O pesquisador lembrou que as negociações
sobre a CDB não são diferentes de
nenhuma outra negociação internacional
que envolva interesses poderosos e conflitos de
poder, mas que, mesmo assim, há espaço
para avanços, sobretudo no processo de implementação
dos princípios da convenção
em cada país. “O próprio reconhecimento
da soberania dos países sobre seus recursos
biológicos e genéticos é uma
amostra desses avanços.”
O segundo painel
da manhã contou com a participação
de Debra Harry, do Conselho dos Povos Indígenas
para o Biocolonialismo. A indígena estadunidense
lembrou que durante a ECO-92, quando foi assinada
a CDB, um representante indígena teve apenas
cinco minutos para falar sobre as negociações
da convenção. “Hoje continuamos marginalizados,
mas, por ter de respeitar os direitos humanos, os
governos não podem mais desprezar o fato
de que temos o direito de ter o direito de proteger
nossos territórios e nossos conhecimentos.”
Debra considerou que a prática de acessar
conhecimentos tradicionais sem o consentimento das
comunidades detentoras é o mesmo que roubo.

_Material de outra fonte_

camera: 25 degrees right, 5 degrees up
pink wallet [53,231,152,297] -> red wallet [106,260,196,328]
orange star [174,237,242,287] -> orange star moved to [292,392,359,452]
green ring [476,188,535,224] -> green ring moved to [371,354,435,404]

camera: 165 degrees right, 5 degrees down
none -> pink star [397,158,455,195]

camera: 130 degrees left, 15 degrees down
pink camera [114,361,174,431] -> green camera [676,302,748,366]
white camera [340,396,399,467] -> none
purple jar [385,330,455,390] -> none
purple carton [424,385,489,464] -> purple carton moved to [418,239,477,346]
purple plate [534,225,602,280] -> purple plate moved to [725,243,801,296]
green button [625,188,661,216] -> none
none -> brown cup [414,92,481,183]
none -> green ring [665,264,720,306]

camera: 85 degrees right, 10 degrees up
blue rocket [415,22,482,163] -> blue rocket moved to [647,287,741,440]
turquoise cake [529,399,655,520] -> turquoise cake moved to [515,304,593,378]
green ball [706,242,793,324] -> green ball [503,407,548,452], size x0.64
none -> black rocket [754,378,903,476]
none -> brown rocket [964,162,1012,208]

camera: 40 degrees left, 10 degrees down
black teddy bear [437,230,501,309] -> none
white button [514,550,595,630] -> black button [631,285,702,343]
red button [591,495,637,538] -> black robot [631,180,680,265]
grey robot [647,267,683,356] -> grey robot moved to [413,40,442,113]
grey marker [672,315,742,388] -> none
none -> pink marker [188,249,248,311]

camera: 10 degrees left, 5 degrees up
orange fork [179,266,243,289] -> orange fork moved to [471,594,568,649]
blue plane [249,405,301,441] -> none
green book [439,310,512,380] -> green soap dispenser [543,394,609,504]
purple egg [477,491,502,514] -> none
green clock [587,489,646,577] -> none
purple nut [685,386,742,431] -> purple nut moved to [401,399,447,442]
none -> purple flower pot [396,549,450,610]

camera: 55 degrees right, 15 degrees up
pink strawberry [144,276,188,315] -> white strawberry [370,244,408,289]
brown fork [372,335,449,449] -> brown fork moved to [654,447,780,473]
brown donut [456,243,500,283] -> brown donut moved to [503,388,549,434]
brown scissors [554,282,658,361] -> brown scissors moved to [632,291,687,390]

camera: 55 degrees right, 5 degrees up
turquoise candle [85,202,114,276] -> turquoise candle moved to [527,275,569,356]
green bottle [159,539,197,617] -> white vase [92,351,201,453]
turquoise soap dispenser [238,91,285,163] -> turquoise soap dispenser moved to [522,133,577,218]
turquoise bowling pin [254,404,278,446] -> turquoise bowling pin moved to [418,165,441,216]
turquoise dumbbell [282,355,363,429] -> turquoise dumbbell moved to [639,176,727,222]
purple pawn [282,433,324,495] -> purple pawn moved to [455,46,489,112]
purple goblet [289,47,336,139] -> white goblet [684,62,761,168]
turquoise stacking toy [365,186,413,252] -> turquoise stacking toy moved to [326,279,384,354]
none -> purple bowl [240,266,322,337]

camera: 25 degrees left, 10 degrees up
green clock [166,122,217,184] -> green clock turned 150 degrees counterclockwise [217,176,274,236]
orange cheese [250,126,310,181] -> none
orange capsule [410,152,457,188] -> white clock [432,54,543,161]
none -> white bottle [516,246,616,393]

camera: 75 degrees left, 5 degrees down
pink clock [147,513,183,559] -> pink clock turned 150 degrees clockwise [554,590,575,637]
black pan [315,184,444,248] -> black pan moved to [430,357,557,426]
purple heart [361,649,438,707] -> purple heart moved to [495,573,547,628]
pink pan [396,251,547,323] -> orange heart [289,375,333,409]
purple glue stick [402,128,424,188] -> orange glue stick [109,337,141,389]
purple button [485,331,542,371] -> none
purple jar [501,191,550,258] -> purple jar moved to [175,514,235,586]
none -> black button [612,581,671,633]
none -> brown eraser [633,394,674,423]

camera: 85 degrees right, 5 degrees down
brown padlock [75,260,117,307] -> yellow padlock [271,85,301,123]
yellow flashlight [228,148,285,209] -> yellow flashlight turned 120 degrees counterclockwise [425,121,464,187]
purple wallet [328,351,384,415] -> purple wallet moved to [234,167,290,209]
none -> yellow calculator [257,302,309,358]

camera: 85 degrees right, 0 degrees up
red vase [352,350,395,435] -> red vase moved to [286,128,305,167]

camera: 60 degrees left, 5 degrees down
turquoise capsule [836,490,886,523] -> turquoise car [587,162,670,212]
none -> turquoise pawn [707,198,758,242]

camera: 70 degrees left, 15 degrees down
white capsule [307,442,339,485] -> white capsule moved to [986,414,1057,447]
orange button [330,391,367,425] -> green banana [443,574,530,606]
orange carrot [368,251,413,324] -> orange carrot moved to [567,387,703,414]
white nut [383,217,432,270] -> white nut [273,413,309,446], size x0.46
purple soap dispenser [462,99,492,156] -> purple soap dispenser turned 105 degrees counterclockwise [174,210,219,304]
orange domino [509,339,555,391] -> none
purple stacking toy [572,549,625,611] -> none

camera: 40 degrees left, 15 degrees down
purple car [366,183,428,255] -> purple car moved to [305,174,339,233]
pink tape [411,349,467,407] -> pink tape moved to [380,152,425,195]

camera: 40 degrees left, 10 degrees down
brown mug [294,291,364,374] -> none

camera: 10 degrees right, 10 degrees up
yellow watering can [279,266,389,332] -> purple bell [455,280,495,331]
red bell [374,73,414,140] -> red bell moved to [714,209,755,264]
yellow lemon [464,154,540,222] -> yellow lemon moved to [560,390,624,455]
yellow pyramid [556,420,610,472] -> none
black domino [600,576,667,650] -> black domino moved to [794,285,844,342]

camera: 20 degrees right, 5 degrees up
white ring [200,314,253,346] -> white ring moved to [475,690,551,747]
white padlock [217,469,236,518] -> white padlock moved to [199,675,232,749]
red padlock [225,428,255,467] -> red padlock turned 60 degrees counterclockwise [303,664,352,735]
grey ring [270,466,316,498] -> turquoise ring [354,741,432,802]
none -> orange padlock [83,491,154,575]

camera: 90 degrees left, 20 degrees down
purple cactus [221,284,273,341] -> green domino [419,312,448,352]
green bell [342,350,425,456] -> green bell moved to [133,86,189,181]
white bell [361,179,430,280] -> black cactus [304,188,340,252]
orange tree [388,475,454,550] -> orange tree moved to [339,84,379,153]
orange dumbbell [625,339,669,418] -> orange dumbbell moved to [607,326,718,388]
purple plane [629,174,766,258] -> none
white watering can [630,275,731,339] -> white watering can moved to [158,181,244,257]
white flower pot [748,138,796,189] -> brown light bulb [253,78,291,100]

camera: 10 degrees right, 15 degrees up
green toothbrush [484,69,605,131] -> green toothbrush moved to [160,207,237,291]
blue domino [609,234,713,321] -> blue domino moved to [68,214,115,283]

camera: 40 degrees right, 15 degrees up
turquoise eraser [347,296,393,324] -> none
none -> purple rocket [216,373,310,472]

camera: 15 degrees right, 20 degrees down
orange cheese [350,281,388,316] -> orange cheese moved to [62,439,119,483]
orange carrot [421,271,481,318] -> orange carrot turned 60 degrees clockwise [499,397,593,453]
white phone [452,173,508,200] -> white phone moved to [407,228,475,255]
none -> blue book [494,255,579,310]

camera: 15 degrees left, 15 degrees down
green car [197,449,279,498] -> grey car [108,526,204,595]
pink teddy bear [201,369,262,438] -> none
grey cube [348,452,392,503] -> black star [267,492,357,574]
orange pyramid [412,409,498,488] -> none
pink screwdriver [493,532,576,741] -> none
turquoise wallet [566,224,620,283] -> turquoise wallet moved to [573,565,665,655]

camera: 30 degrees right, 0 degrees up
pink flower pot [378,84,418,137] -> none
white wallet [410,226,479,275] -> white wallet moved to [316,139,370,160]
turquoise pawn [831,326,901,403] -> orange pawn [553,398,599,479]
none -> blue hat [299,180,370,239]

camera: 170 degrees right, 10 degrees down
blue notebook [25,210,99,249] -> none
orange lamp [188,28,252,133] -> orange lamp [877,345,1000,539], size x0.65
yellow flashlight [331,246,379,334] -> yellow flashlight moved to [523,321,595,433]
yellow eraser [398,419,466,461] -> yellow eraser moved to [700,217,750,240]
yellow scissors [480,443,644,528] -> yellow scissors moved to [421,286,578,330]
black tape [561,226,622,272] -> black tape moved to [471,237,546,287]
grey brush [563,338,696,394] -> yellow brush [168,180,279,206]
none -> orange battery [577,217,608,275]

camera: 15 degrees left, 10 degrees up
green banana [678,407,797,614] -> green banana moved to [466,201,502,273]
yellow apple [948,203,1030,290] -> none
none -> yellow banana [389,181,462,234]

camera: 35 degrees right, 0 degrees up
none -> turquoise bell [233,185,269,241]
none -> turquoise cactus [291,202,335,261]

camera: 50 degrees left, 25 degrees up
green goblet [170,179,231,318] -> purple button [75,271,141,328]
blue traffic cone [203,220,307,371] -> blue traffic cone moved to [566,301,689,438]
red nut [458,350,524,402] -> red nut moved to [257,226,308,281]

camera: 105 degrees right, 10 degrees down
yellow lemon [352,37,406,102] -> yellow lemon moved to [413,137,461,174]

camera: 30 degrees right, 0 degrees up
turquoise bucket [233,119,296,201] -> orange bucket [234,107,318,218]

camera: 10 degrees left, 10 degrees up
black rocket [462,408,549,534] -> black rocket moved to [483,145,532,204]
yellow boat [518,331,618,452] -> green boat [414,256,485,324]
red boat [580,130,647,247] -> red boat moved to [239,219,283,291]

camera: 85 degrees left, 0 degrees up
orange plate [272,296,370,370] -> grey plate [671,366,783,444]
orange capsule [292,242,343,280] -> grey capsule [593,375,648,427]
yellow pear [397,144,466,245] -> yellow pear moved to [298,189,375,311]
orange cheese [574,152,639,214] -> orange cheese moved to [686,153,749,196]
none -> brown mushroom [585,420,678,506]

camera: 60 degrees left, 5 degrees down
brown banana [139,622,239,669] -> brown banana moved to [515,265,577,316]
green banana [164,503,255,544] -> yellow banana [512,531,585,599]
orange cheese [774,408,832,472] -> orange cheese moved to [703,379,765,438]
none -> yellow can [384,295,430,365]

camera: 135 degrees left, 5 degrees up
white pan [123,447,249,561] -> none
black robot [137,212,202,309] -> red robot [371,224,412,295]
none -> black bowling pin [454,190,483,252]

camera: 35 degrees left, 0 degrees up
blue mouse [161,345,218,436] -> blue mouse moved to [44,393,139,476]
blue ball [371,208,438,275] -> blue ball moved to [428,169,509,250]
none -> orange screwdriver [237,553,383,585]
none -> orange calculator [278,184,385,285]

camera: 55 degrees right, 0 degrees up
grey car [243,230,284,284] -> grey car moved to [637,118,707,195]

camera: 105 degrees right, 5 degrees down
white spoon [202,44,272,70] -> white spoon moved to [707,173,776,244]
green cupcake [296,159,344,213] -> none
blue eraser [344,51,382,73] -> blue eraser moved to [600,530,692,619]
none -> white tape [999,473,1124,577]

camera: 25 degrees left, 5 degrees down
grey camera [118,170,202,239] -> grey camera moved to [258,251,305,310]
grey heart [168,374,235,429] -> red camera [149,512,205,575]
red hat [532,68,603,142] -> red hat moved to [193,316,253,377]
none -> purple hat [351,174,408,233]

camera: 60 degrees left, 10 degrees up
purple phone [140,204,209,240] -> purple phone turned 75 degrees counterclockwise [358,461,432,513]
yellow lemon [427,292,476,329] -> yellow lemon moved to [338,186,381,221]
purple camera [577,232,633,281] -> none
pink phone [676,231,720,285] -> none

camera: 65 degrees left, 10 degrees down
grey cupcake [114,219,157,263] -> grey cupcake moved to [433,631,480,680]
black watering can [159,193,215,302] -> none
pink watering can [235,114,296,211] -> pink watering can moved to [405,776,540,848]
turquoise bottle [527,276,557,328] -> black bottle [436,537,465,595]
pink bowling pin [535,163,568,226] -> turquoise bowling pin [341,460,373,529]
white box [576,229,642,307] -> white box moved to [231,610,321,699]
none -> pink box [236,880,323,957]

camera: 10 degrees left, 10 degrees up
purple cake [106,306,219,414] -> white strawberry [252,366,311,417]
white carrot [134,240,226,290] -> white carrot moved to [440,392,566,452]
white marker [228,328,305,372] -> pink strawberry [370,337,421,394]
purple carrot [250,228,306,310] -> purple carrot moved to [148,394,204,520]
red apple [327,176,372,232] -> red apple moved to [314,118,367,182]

“Quando falamos em conhecimentos tradicionais estamos
falando da própria identidade e da própria
cultura de um povo e isso não pode ser reduzido
a valores monetários.”
A pesquisadora Eliane
Moreira, da Universidade Federal do Pará
(UFPA) e da Rede Norte de Propriedade Intelectual,
Conhecimentos Tradicionais e Biodiversidade, também
participou do segundo painel da manhã e falou
principalmente sobre a repartição
dos benefícios provenientes da biodiversidade
e o chamado consentimento prévio informado,
que é a autorização de uma
comunidade para que seus conhecimentos e recursos
biológicos sejam pesquisados. “Vivemos um
momento onde há risco de perda total de direitos
da parte dos povos tradicionais.” Eliane também
criticou a atuação de alguns ministérios
que participam do CGEN e reforçou o pedido
de que os povos indígenas se organizem e
se unam na luta pelos direitos sobre seus conhecimentos
e territórios. Ela também chamou a
atenção para o perigo do discurso
de alguns pesquisadores e empresas que teimam em
considerar de “domínio público” os
conhecimentos de algumas comunidades. “Quando um
determinado conhecimento é considerado difuso
ou público, ele não gera direitos
nem obriga a repartição de benefícios.”